Tesseract and the catch
We decided to use Tesseract to help us out with the OCR. Our server application was written in Spring (Java), from which a wrapper (Tess4j) would invoke the tesseract-ocr
engine.
Our original plan was to let tesseract-ocr
manage its own multithreading to get a PDF OCRed as quickly as possible, and then move on to the next one in the queue of uploaded PDFs. But tesseract-ocr in multithread mode was significantly slower than in single-thread mode at the time this application was being made.
So we forced each spawned process of tesseract-ocr
to use one thread only by setting OMP_THREAD_LIMIT=1
in the environment.
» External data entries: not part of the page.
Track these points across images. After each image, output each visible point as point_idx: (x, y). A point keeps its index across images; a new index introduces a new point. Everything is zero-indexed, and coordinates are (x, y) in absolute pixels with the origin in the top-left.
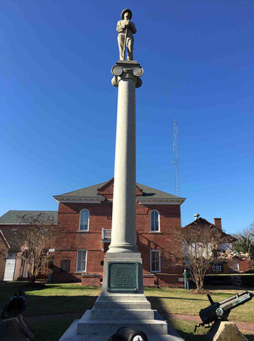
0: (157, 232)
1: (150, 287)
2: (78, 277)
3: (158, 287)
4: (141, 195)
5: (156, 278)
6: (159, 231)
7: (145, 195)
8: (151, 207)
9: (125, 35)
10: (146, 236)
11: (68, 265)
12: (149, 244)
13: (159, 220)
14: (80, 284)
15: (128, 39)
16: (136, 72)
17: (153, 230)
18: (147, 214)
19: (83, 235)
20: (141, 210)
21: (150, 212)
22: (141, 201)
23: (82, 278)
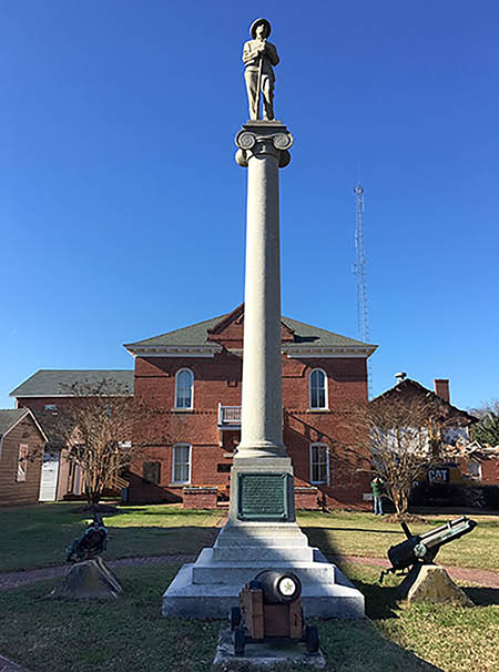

But now, it would be great if we could launch 4 of those processes together to get through the PDFs faster.
Quartz the Scheduler
Quartz allows us to create jobs and then run those jobs concurrently if needed. So, every time a PDF was successfully uploaded synchronously at the request of the user, we scheduled a job for it. This asynchronous job would actually invoke the tesseract-ocr
. When done with a PDF, the job updates a record on our database so that the user can learn about the OCR completion.
We told Quartz to keep it to 4 concurrent jobs at maximum. And this combination of single-threaded Tesseract and a multi-threaded Quartz, was the sweet spot for our application.